MTQ data on Hwy 5 impact shortcuts new provincial environmental assessment


by admin on November 17, 2010

The Editor,

It’s good to hear that the Ministry of Transport of Quebec (MTQ) has more data on the potential impact of the Hwy 5 extension on the Wakefield, Quebec spring (Low Down, Nov. 10 edition).

This study is not yet public, so we cannot comment on its thoroughness. Missing, however, was the story behind the study, which relates directly to the front-page photo taken by Franziska Heinze.

Thanks to a (now) 2800-plus signature petition, a spring survey led by Louis Molgat and letters from local citizens (including many in the Heinze photo), Transport Canada (TC) recognized that studies undertaken by the MTQ were not enough.

Contrary to the suggestion made by the MTQ, however, no one knows if the new data will satisfy the federal government or the Quebec Minister of Sustainable Development, Environment and Parks (MDDEP).

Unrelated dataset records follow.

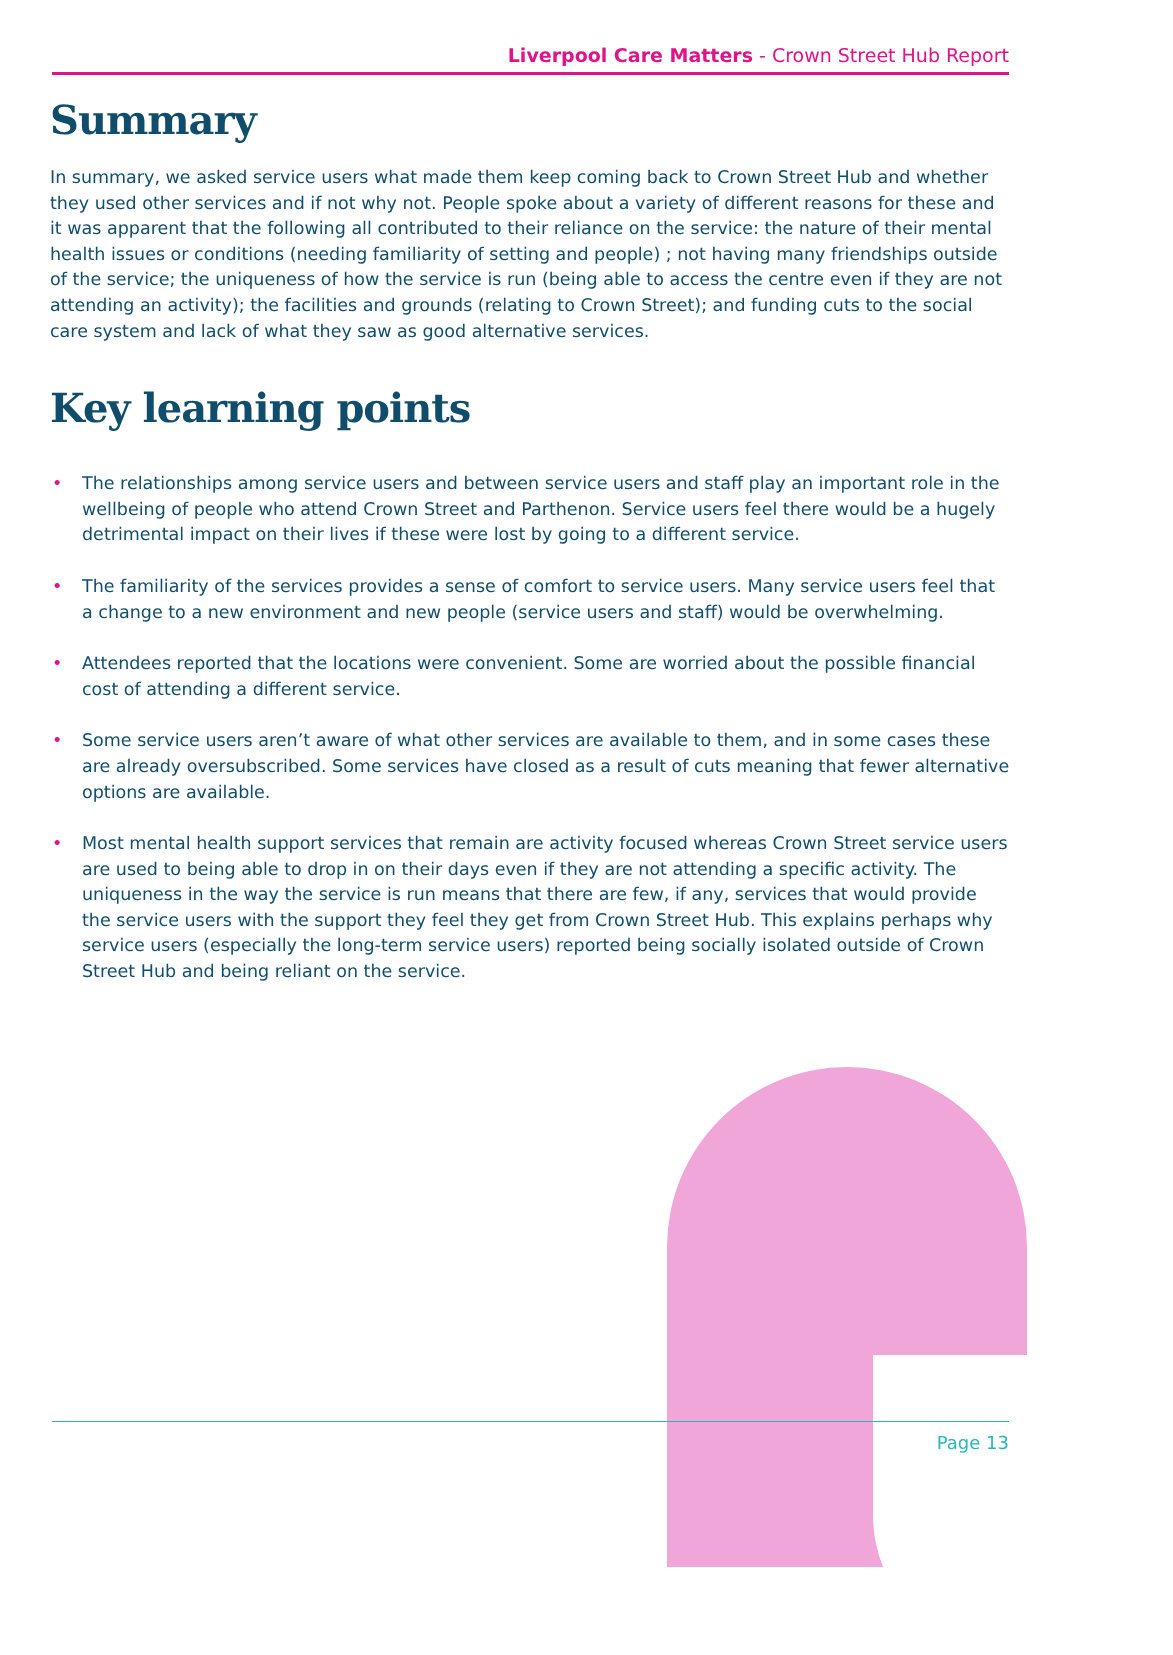Liverpool Care Matters - Crown Street Hub Report
Summary
In summary, we asked service users what made them keep coming back to Crown Street Hub and whether they used other services and if not why not. People spoke about a variety of different reasons for these and it was apparent that the following all contributed to their reliance on the service: the nature of their mental health issues or conditions (needing familiarity of setting and people) ; not having many friendships outside of the service; the uniqueness of how the service is run (being able to access the centre even if they are not attending an activity); the facilities and grounds (relating to Crown Street); and funding cuts to the social care system and lack of what they saw as good alternative services.
Key learning points
• The relationships among service users and between service users and staff play an important role in the wellbeing of people who attend Crown Street and Parthenon. Service users feel there would be a hugely detrimental impact on their lives if these were lost by going to a different service.
• The familiarity of the services provides a sense of comfort to service users. Many service users feel that a change to a new environment and new people (service users and staff) would be overwhelming.
• Attendees reported that the locations were convenient. Some are worried about the possible financial cost of attending a different service.
• Some service users aren’t aware of what other services are available to them, and in some cases these are already oversubscribed. Some services have closed as a result of cuts meaning that fewer alternative options are available.
• Most mental health support services that remain are activity focused whereas Crown Street service users are used to being able to drop in on their days even if they are not attending a specific activity. The uniqueness in the way the service is run means that there are few, if any, services that would provide the service users with the support they feel they get from Crown Street Hub. This explains perhaps why service users (especially the long-term service users) reported being socially isolated outside of Crown Street Hub and being reliant on the service.
Page 13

You quote an MTQ communications officer stating that the latest studies of the spring led to a “certificate of approval” from the Quebec government. However, Transport Quebec websites show that the “certificate of authorization” for the Hwy 5 expansion to Wakefield was actually given on May 27, 1987 based on a provincial environmental assessment (EA) of 1986.

The lack of a recent Quebec EA is a major issue. That is the venue where alternative designs are examined, and where a thorough public consultation takes place – neither of which occurs under the federal process.

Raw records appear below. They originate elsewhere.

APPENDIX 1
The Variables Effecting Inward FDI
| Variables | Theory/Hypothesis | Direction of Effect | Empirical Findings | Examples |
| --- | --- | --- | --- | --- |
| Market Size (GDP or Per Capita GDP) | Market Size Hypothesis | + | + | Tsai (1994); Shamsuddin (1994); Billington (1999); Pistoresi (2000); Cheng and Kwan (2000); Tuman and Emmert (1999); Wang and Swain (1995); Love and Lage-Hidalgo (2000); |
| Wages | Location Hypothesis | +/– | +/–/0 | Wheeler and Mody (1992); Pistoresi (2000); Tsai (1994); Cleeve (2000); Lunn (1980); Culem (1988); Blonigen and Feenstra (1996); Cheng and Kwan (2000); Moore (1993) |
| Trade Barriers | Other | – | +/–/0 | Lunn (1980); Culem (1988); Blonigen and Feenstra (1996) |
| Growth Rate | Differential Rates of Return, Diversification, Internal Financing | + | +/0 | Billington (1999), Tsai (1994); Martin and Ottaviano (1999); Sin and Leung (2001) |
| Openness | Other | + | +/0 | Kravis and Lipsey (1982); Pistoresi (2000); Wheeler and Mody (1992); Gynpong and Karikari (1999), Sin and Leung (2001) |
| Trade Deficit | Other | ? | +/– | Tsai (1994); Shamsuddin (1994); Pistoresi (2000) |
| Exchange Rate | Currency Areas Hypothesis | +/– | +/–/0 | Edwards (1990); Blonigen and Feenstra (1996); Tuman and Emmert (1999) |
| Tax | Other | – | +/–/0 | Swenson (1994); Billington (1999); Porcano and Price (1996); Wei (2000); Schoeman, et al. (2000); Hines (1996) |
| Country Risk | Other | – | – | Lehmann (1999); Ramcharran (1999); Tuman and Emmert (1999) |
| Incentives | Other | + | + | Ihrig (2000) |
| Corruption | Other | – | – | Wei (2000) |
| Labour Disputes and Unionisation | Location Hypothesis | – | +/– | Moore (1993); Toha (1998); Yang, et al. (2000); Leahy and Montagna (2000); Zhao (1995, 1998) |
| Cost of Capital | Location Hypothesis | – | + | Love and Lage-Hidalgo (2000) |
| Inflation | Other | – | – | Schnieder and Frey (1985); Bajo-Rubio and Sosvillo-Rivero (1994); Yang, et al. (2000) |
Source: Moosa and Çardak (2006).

A provincial EA is also the way to assess whether proposed developments are in line with new Quebec laws on groundwater protection (2009) and sustainable development (2006).

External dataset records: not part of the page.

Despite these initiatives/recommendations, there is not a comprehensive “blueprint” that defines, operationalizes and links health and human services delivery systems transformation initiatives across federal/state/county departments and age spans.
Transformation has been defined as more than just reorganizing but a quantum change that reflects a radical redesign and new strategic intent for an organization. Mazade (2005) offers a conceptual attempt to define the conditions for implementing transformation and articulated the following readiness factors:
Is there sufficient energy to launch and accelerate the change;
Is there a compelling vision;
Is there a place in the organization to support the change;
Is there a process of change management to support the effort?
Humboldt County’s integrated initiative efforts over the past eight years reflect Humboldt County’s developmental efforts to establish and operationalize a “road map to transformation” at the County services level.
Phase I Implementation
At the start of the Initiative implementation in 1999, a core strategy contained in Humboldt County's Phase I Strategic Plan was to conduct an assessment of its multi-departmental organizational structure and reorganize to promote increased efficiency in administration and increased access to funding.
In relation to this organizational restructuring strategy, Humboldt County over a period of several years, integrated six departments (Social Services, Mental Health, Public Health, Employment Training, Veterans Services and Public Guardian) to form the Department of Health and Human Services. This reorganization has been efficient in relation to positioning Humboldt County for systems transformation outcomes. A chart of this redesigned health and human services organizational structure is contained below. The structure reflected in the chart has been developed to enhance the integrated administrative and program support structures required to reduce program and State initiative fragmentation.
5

Issues like potential impacts on the spring, ongoing access to the Gatineau Park via Brown Lake Road, impacts on endangered species, and plans for an overbuilt entrance to Wakefield all suggest the need for careful examination to ensure Hwy 5 meets the needs of today, rather than those of 1986.

Finally, your article mentions that the highway was expected to contaminate surface water, but that the MTQ says “further investigations have proved otherwise.” I would caution against relying on the highway proponent (the MTQ) for this conclusion, which also appears to confuse issues of ground and surface water.

The federal EA identified the surface-water issue. It also stated that this contamination could affect the ground water of the Valle Verde aquifer because that aquifer is not capped in clay.

It should be up to the federal authorities, independent experts and the MDDEP to draw conclusions on the recent studies undertaken by the MTQ on both surface and ground water, not the MTQ itself.